Start of Record set

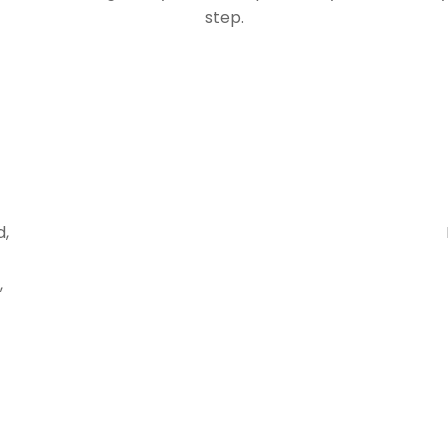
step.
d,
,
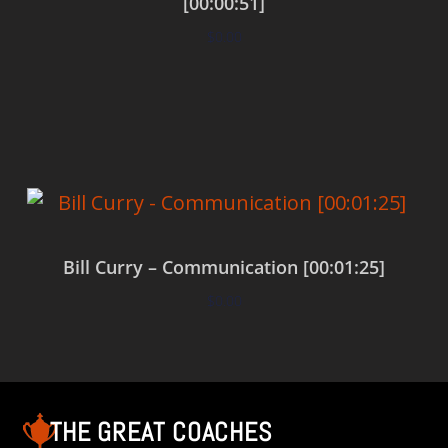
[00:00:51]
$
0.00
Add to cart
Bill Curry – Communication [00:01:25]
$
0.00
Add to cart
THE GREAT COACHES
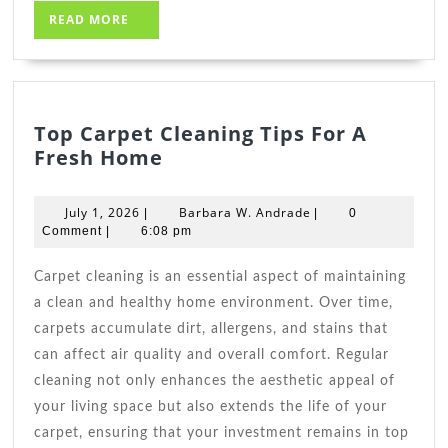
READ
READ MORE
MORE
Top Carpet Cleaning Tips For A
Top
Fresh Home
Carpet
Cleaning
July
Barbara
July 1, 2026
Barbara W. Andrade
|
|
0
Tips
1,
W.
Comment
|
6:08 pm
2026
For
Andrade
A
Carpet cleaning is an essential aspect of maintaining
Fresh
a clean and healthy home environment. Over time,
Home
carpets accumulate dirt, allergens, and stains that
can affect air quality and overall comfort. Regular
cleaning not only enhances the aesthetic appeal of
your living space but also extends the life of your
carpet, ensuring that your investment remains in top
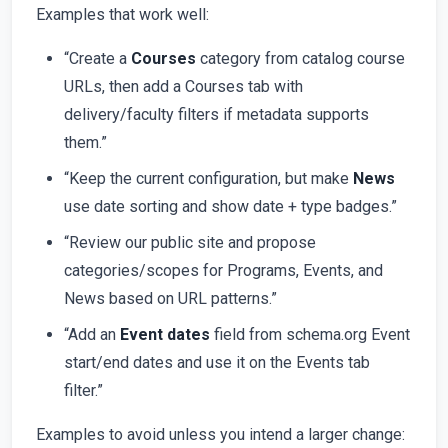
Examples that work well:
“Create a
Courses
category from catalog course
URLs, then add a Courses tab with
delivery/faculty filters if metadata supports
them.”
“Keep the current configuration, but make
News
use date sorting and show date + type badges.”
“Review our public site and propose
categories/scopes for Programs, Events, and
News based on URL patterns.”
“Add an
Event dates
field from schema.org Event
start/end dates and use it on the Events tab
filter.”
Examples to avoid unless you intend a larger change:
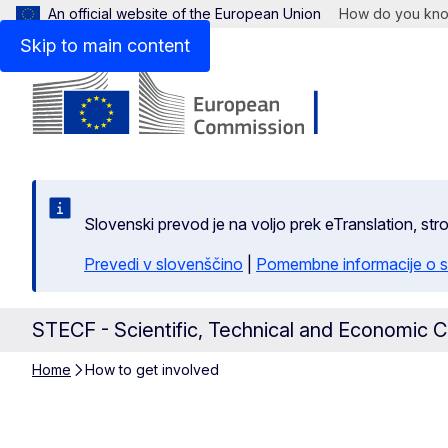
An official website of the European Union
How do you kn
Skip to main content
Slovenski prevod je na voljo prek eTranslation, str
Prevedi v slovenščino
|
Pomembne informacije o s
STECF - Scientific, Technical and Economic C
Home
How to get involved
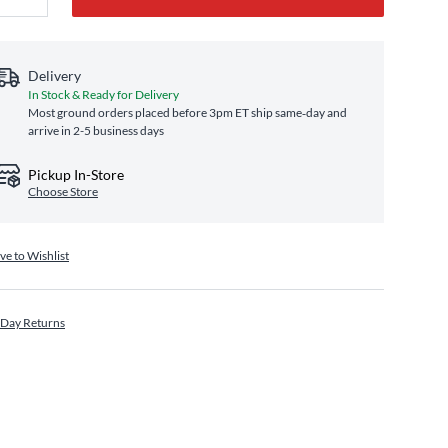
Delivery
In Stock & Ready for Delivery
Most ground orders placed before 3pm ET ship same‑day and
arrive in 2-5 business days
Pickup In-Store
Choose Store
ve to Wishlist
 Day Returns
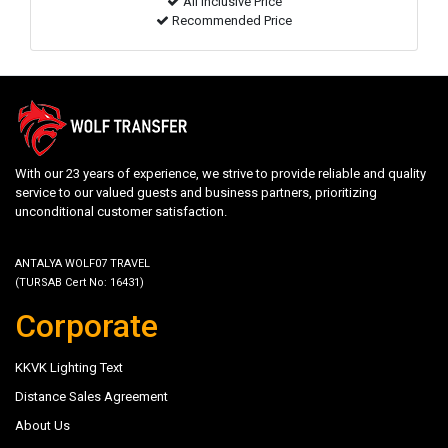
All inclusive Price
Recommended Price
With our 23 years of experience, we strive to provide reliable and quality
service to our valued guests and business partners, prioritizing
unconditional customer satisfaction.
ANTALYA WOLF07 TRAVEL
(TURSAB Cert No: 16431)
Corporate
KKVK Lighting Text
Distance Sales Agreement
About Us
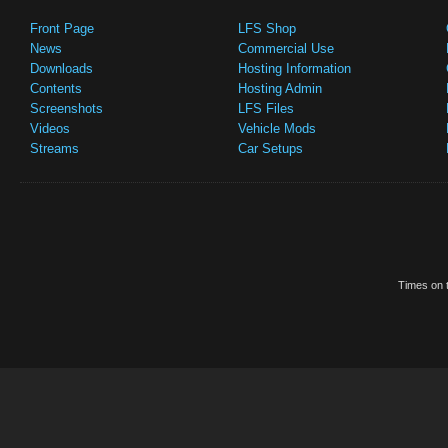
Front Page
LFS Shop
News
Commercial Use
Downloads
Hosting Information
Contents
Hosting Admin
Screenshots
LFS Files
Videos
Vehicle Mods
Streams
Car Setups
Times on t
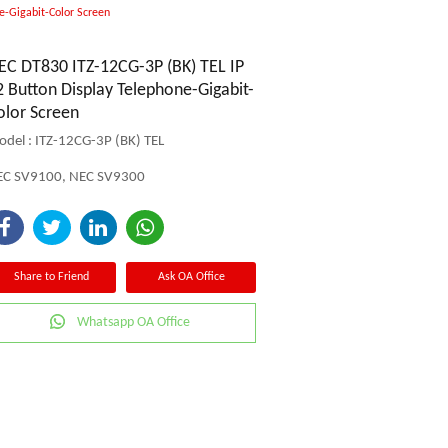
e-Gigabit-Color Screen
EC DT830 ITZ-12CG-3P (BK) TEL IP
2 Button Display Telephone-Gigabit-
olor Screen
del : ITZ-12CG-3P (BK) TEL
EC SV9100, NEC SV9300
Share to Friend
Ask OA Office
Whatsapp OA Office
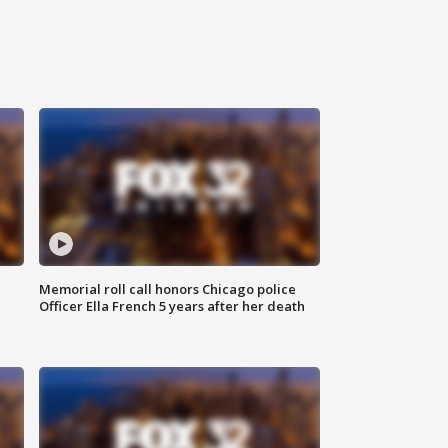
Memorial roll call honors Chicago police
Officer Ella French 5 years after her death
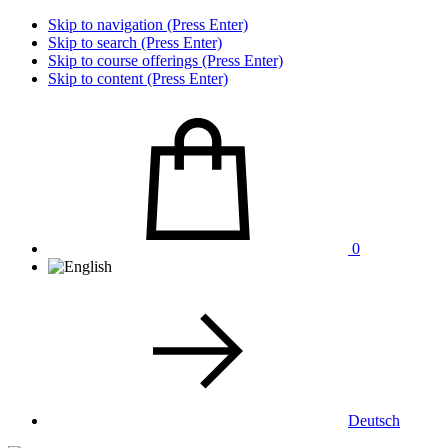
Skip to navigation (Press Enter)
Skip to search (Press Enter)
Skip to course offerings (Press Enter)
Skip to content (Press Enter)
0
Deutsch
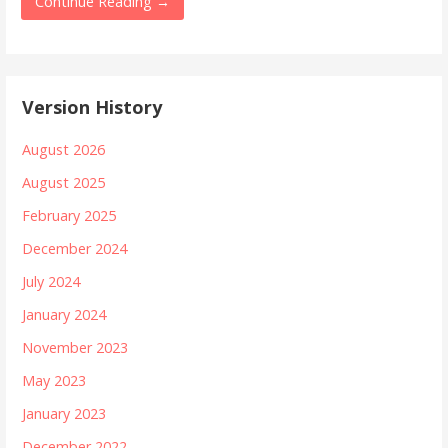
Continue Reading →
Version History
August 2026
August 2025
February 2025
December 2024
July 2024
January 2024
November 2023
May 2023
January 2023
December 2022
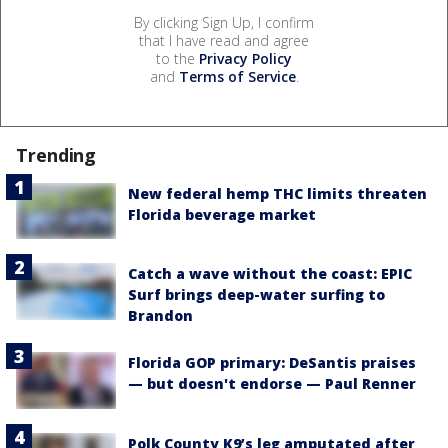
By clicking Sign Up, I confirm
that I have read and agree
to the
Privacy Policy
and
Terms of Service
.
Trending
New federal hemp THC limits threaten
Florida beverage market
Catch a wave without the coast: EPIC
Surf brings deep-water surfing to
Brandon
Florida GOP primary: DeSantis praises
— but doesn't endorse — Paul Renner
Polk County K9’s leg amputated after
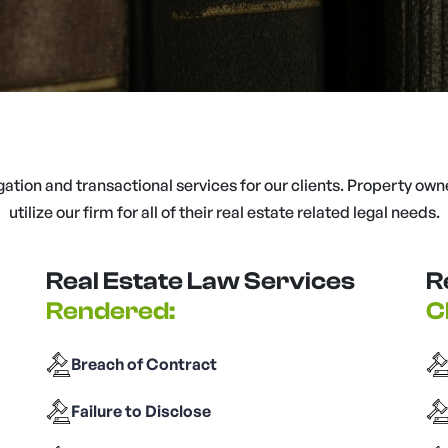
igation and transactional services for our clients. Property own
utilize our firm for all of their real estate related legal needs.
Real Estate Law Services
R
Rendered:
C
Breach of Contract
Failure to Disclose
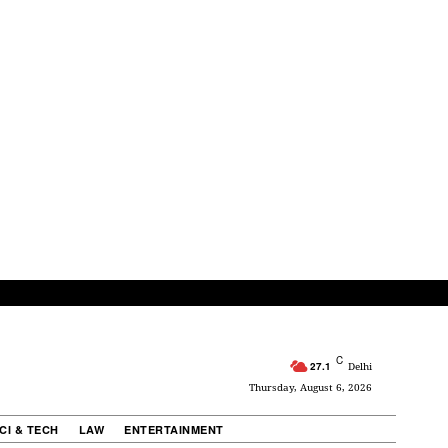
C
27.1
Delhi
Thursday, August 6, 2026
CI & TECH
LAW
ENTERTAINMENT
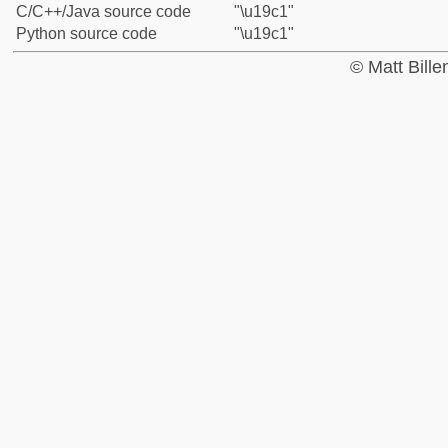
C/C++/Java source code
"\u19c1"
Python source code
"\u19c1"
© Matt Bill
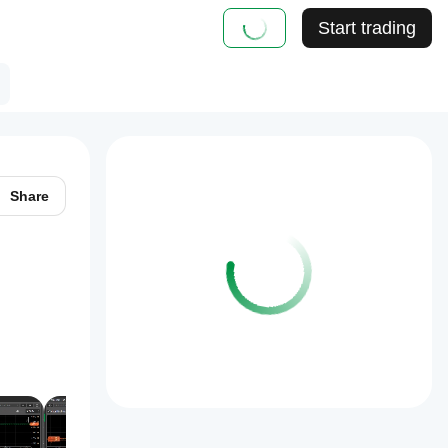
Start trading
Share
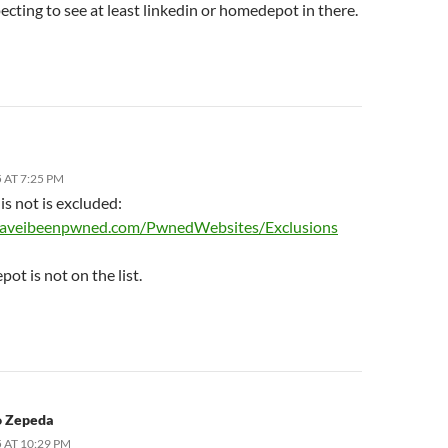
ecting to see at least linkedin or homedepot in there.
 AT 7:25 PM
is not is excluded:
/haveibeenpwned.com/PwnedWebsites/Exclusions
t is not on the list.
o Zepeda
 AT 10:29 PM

End of Record set

What to work on
Can you change every "Add to cart" in the lines above to "Buy now" and return those lines with nothing else altered, leaving out the pictures?

Output for this exercise
step.
d,
,
[00:00:51]
$
0.00
Buy now
Bill Curry – Communication [00:01:25]
$
0.00
Buy now
THE GREAT COACHES
READ
READ MORE
MORE
Top Carpet Cleaning Tips For A
Top
Fresh Home
Carpet
Cleaning
July
Barbara
July 1, 2026
Barbara W. Andrade
|
|
0
Tips
1,
W.
Comment
|
6:08 pm
2026
For
Andrade
A
Carpet cleaning is an essential aspect of maintaining
Fresh
a clean and healthy home environment. Over time,
Home
carpets accumulate dirt, allergens, and stains that
can affect air quality and overall comfort. Regular
cleaning not only enhances the aesthetic appeal of
your living space but also extends the life of your
carpet, ensuring that your investment remains in top
Examples that work well:
“Create a
Courses
category from catalog course
URLs, then add a Courses tab with
delivery/faculty filters if metadata supports
them.”
“Keep the current configuration, but make
News
use date sorting and show date + type badges.”
“Review our public site and propose
categories/scopes for Programs, Events, and
News based on URL patterns.”
“Add an
Event dates
field from schema.org Event
start/end dates and use it on the Events tab
filter.”
Examples to avoid unless you intend a larger change:
An official website of the European Union
How do you kn
Skip to main content
Slovenski prevod je na voljo prek eTranslation, str
Prevedi v slovenščino
|
Pomembne informacije o s
STECF - Scientific, Technical and Economic C
Home
How to get involved
Delivery
In Stock & Ready for Delivery
Most ground orders placed before 3pm ET ship same‑day and
arrive in 2-5 business days
Pickup In-Store
Choose Store
ve to Wishlist
 Day Returns
All inclusive Price
Recommended Price
With our 23 years of experience, we strive to provide reliable and quality
service to our valued guests and business partners, prioritizing
unconditional customer satisfaction.
ANTALYA WOLF07 TRAVEL
(TURSAB Cert No: 16431)
Corporate
KKVK Lighting Text
Distance Sales Agreement
About Us
Front Page
LFS Shop
News
Commercial Use
Downloads
Hosting Information
Contents
Hosting Admin
Screenshots
LFS Files
Videos
Vehicle Mods
Streams
Car Setups
Times on t
e-Gigabit-Color Screen
EC DT830 ITZ-12CG-3P (BK) TEL IP
2 Button Display Telephone-Gigabit-
olor Screen
del : ITZ-12CG-3P (BK) TEL
EC SV9100, NEC SV9300
Share to Friend
Ask OA Office
Whatsapp OA Office
Memorial roll call honors Chicago police
Officer Ella French 5 years after her death
Skip to navigation (Press Enter)
Skip to search (Press Enter)
Skip to course offerings (Press Enter)
Skip to content (Press Enter)
0
Deutsch
Continue Reading →
Version History
August 2026
August 2025
February 2025
December 2024
July 2024
January 2024
November 2023
May 2023
January 2023
December 2022
By clicking Sign Up, I confirm
that I have read and agree
to the
Privacy Policy
and
Terms of Service
.
Trending
New federal hemp THC limits threaten
Florida beverage market
Catch a wave without the coast: EPIC
Surf brings deep-water surfing to
Brandon
Florida GOP primary: DeSantis praises
— but doesn't endorse — Paul Renner
Polk County K9’s leg amputated after
igation and transactional services for our clients. Property own
utilize our firm for all of their real estate related legal needs.
Real Estate Law Services
R
Rendered:
C
Breach of Contract
Failure to Disclose
C
27.1
Delhi
Thursday, August 6, 2026
CI & TECH
LAW
ENTERTAINMENT
C/C++/Java source code
"\u19c1"
Python source code
"\u19c1"
© Matt Bill
Start trading
Share
ecting to see at least linkedin or homedepot in there.
 AT 7:25 PM
is not is excluded:
/haveibeenpwned.com/PwnedWebsites/Exclusions
t is not on the list.
o Zepeda
 AT 10:29 PM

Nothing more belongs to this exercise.